YOUR INSTRUCTIONS —
Your copy of the listing must be exact and must hold no images.

DATA SECTION —
-=-=-=-=-

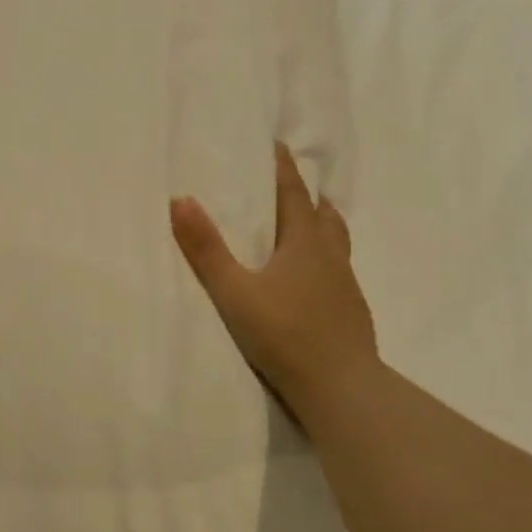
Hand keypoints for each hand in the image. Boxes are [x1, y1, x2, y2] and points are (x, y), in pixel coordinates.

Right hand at [170, 143, 377, 419]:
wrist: (340, 387)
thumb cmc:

-=-=-=-=-

RESPONSE BELOW —
Hand keypoints for each hand in the image. Boxes are [x1, y1, x2, y2] and points are (x, y), in pixel coordinates.

Right hand at [170, 143, 377, 419]:
wrist: (340, 387)
thumb cmc:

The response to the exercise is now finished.